Content starts

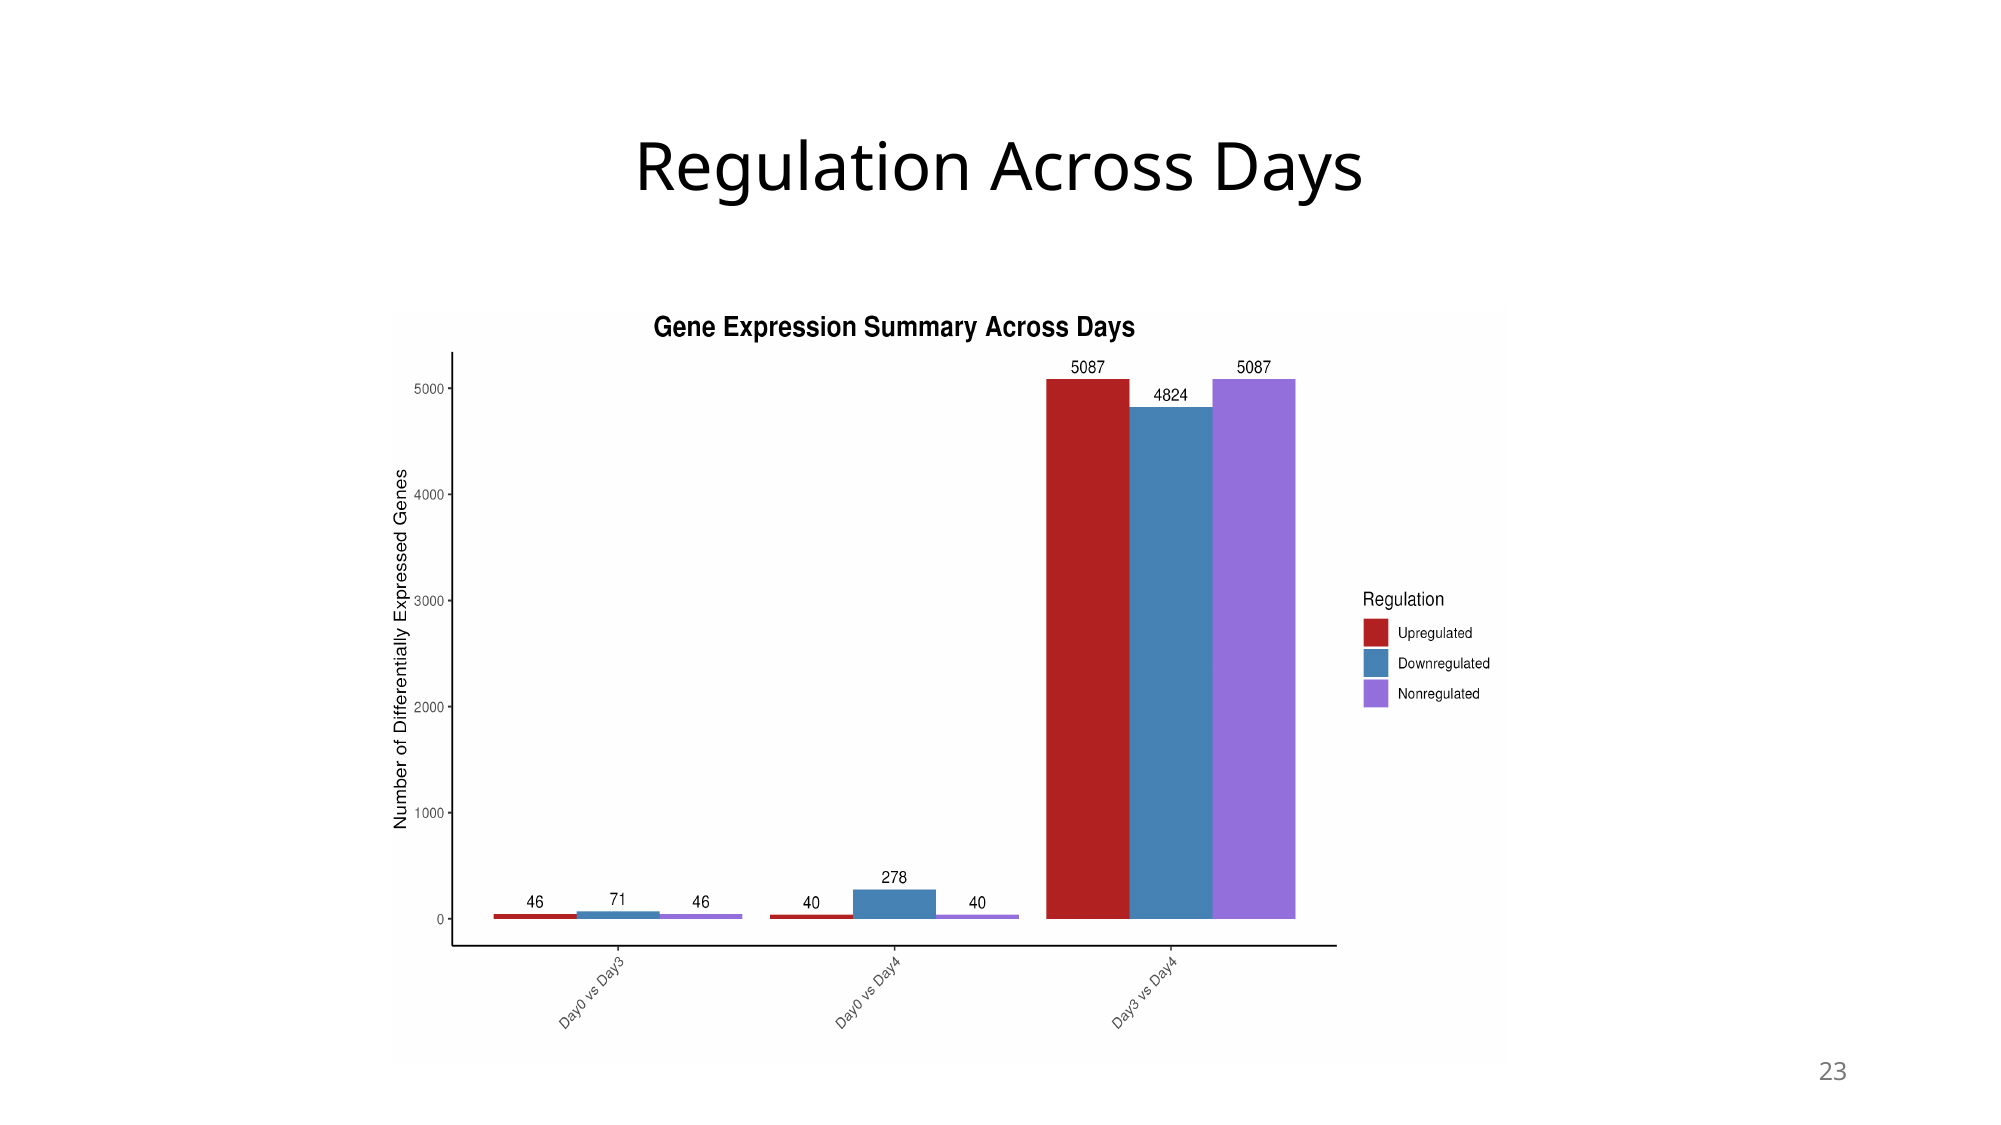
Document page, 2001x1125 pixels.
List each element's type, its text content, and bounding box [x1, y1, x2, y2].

title Regulation Across Days [137, 59, 1863, 278]
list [385, 305, 1507, 1065]
slide_number 23 [1412, 1042, 1863, 1103]
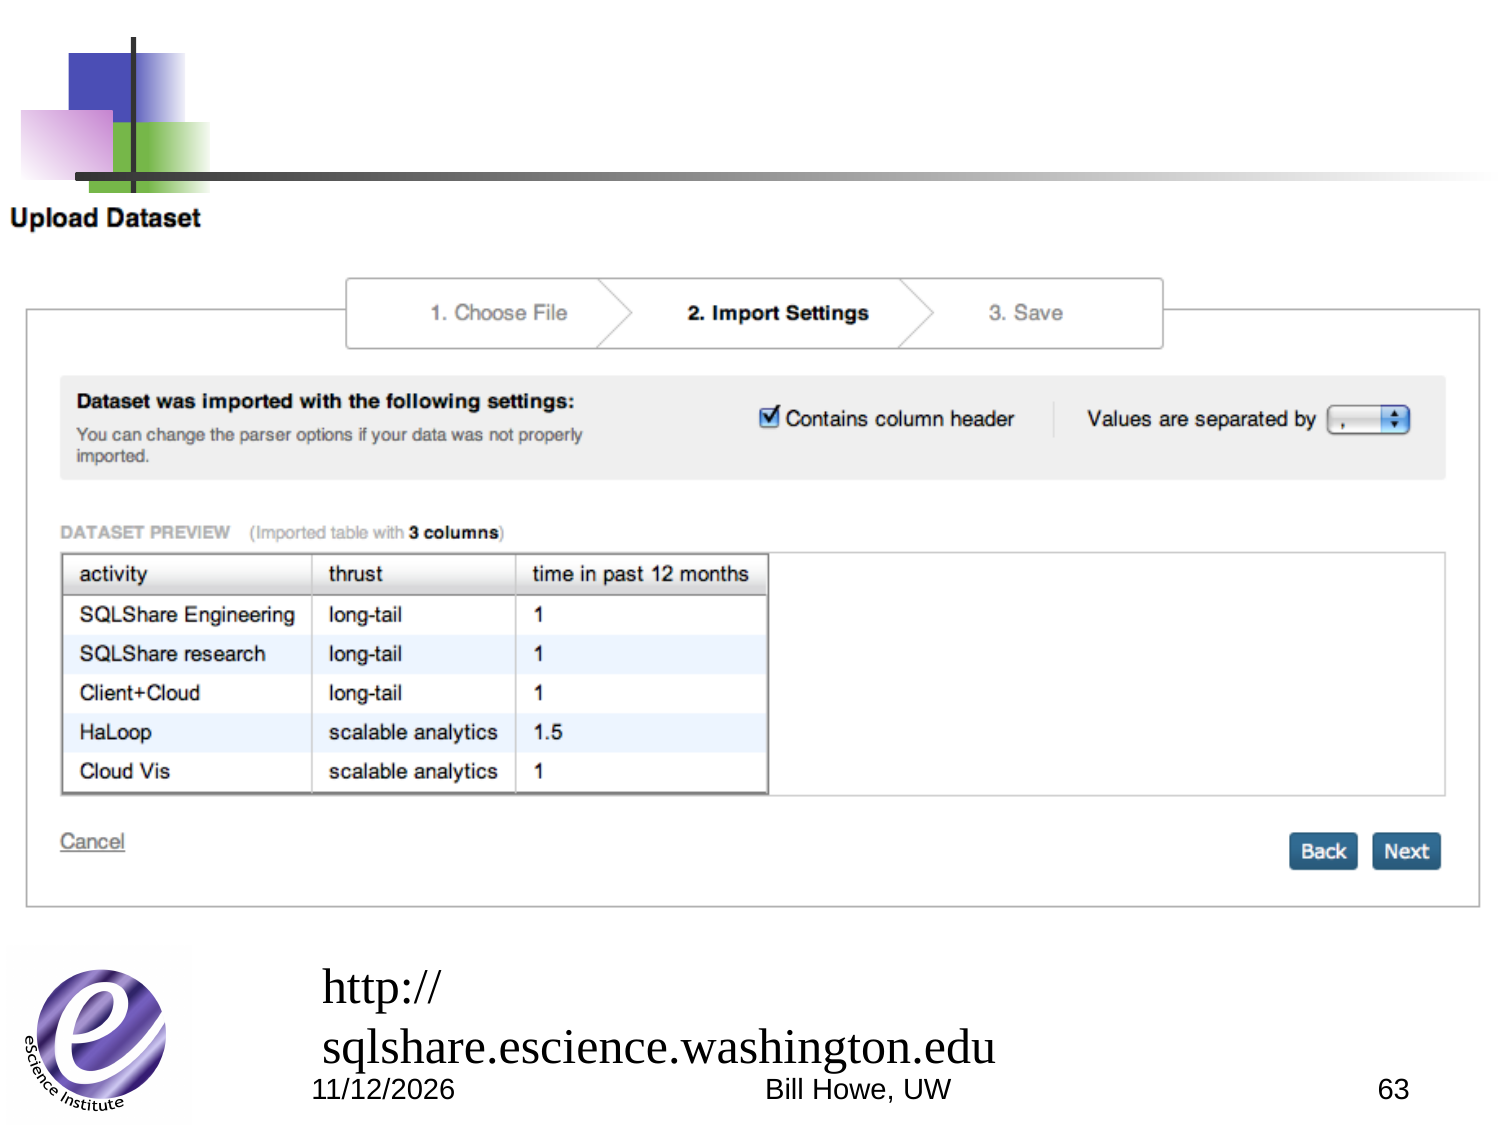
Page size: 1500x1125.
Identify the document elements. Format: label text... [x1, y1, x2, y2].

slide_number 63 [1112, 1037, 1425, 1113]
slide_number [296, 1038, 609, 1113]
text_box http://sqlshare.escience.washington.edu [307, 946, 1070, 1082]
picture [6, 945, 192, 1125]
footer Bill Howe, UW [620, 1037, 1096, 1113]
picture [0, 193, 1500, 930]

Content ends

Work required. Repeat exactly, and only, the lines from the line with "Page size: 1500x1125." through the end of the listing above, both ends included.

Response to this exercise.
Page size: 1500x1125.
Identify the document elements. Format: label text... [x1, y1, x2, y2].

slide_number 63 [1112, 1037, 1425, 1113]
slide_number [296, 1038, 609, 1113]
text_box http://sqlshare.escience.washington.edu [307, 946, 1070, 1082]
picture [6, 945, 192, 1125]
footer Bill Howe, UW [620, 1037, 1096, 1113]
picture [0, 193, 1500, 930]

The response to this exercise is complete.